We’re All Responsible for Ending AIDS
December 1st, 2017 | Viewpoint
December 1st, 2017 | Viewpoint
As we mark World AIDS Day today, those dedicated to controlling and ending the HIV epidemic find themselves in a fortunate position. We know what to do next—and that is stay the course. That doesn’t mean we can be complacent. Every day, about 5,000 people are newly infected. About nine percent of them 14 or younger. Worldwide, about 36.7 million people are living with HIV.
Finding hope in daunting statistics
JSI is a long-standing member of the community pushing back against this picture. Through collaborative efforts with national and district governments, NGOs, and the private sector, we support scale-up of innovative prevention, treatment, and care strategies, such as test and treat, HIV self-testing, and PrEP, and integrate them into existing systems. We manage the Strengthening High-Impact Interventions for an AIDS-free Generation (AIDSFree) Project, DREAMS Innovation Challenge Fund, and numerous country-specific programs that are funded through the U.S. President’s Emergency Plan for AIDS Relief (PEPFAR) and targeted U.S.-based national, state, and local HIV programs.
This year’s World AIDS Day theme, Increasing Impact through Transparency, Accountability, and Partnerships, helps us find the good news in those seemingly grim HIV statistics. A careful analysis shows that the number of new infections, while still unacceptably high, declined by 11 percent between 2010 and 2016. The number of people living with HIV who had access to life-saving medicines rose from just 685,000 in 2000 to 20.9 million in 2017.
The transformation of an epidemic explained
Digging deeper into the numbers explains the transformation of the face of the epidemic. For the decline generally and for groups with the steepest drops in new infections, the explanation is the smart and aggressive use of antiretroviral therapy. Among children, new infections have declined 47 percent since 2010. During the same time, the use of antiretroviral medicine among pregnant women living with HIV (to prevent transmission of the virus to their children) rose from 47 percent to 76 percent.
In turn, we know what drives this extraordinary expansion of antiretroviral therapy. PEPFAR, a bipartisan initiative first proposed by President George W. Bush in January 2003, is the largest commitment by any nation to address a single disease in the world. The scale of the epidemic demands nothing less. Our job is to make our progress, our real successes in fighting HIV, visible and transparent not only to ourselves but also to the larger community and the donors like PEPFAR who make our fight possible.
PEPFAR is a program that continues to make an impact; any cuts to the program will only result in a reduction in the number of people accessing HIV prevention, care, and treatment. Even while we discuss the hope in how many PLHIV are now accessing medicine, we may run the risk of losing those gains if we begin to narrow our focus. According to the United Nations AIDS Programme, in Eastern Europe and Central Asia, which have not expanded health and HIV services to key affected areas, new HIV infections have risen by 60 percent since 2010 and AIDS-related deaths by 27 percent. PEPFAR has also been the voice for key populations including men who have sex with men, sex workers, transgender people, and people who inject drugs in many countries where there has been no government voice. Without this voice, there will be a political and financial vacuum in terms of HIV programming in many key countries throughout sub-Saharan Africa.

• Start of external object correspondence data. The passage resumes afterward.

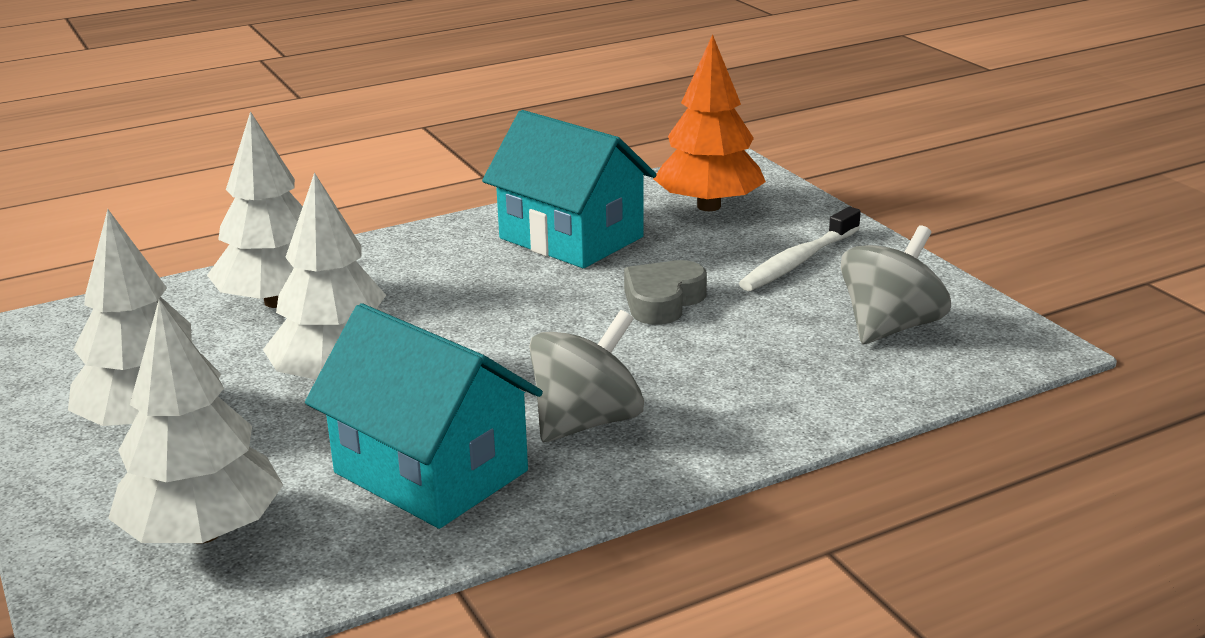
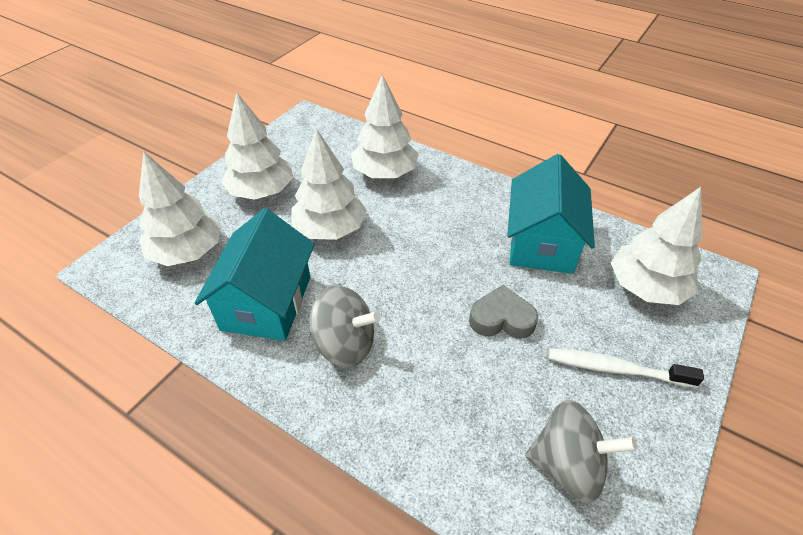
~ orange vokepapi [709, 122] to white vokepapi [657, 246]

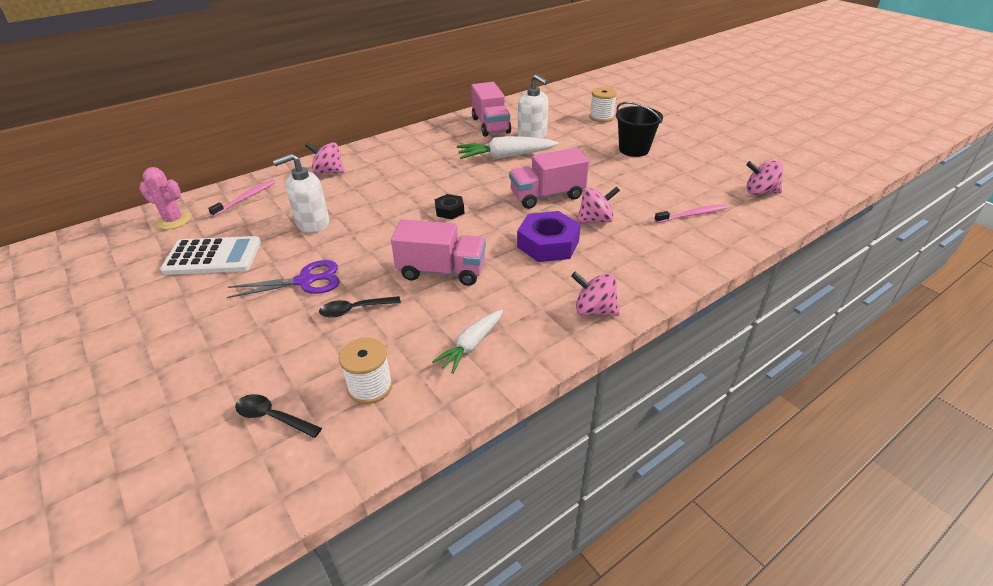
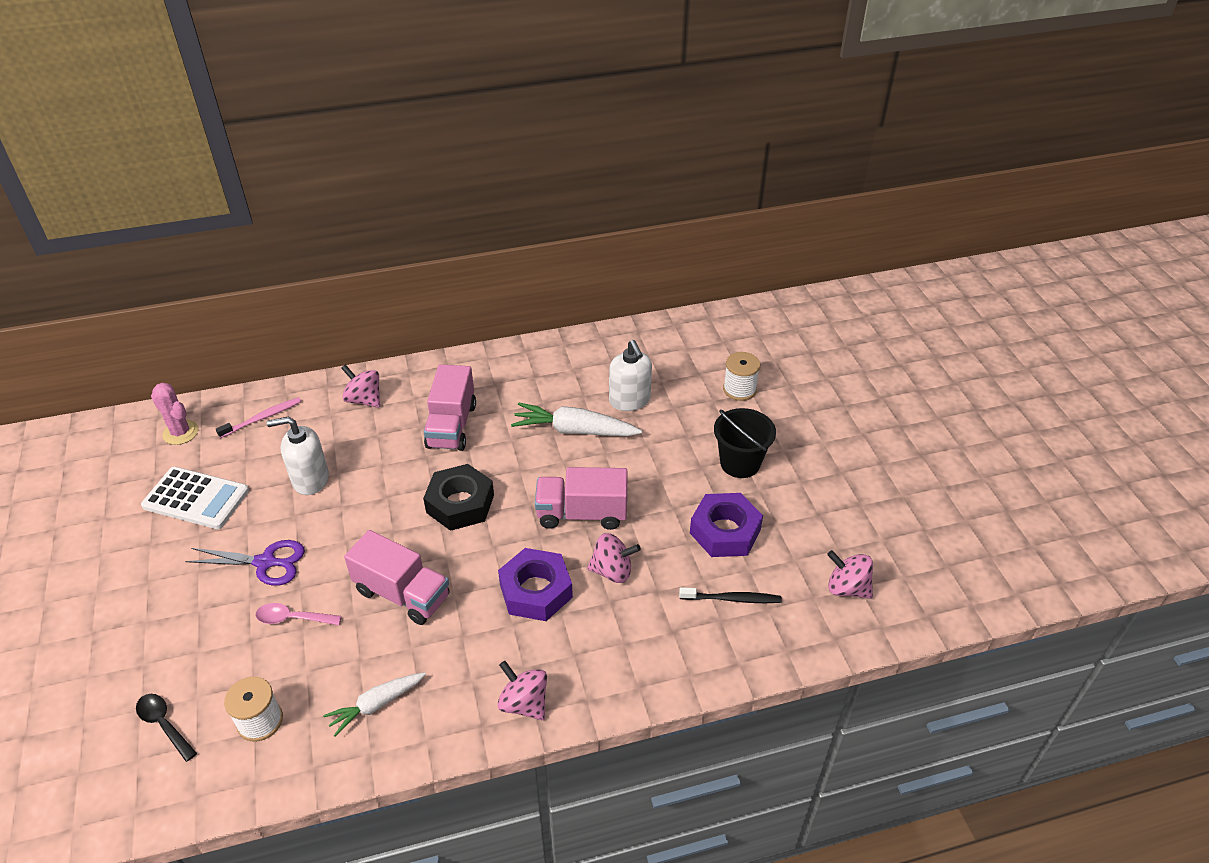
~ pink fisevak [491, 109] to [450, 407]
~ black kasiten [450, 206] = [458, 497] x1.84
~ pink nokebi [691, 213] to black nokebi [730, 595]
~ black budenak [360, 307] to pink budenak [298, 614]
+ purple kasiten [726, 525]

PEPFAR plays a less well-known but critically important role in responding to and integrating innovation in HIV prevention and care. That role is particularly valuable in PMTCT, VMMC, and test and start. PEPFAR is only going to be more important in the future as we identify better tools, such as long-acting treatment and injectable PrEP. Cuts today will seriously undermine the response for years to come.

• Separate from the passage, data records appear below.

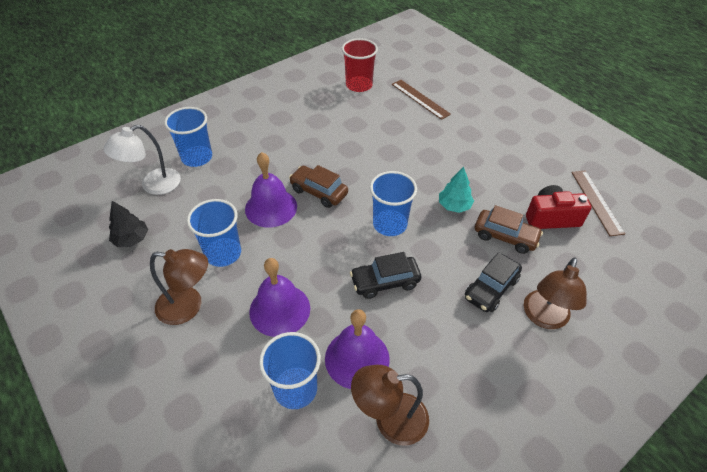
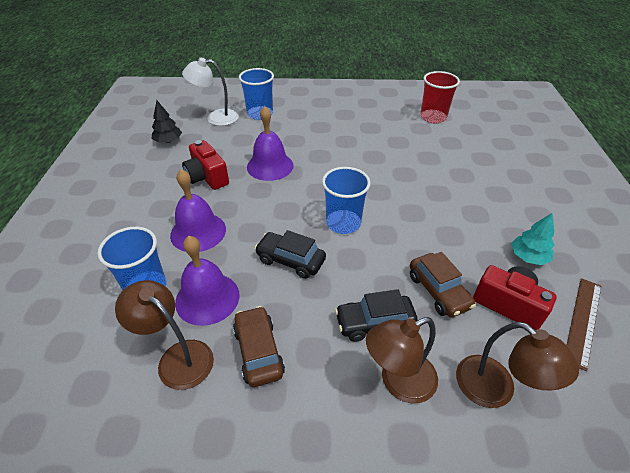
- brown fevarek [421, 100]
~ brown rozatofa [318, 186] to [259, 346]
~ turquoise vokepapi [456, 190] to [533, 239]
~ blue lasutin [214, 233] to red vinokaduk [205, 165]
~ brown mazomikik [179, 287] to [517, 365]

Although we find that we are under constraints to balance our national budget, we must refrain from dipping into a program we should all take pride in and one that makes an impact that reverberates throughout the world. One of the US government agencies responsible for administering PEPFAR, the U.S. Agency for International Development, puts it more bluntly and states without qualification, “The end of HIV/AIDS as a public health threat is finally in sight.” We know that we are on the precipice of having the technology to meet epidemic control in a majority of countries in a relatively small amount of time. The end of HIV is in sight, we must hold the line and continue to support PEPFAR until all of our children and young people are no longer testing positive.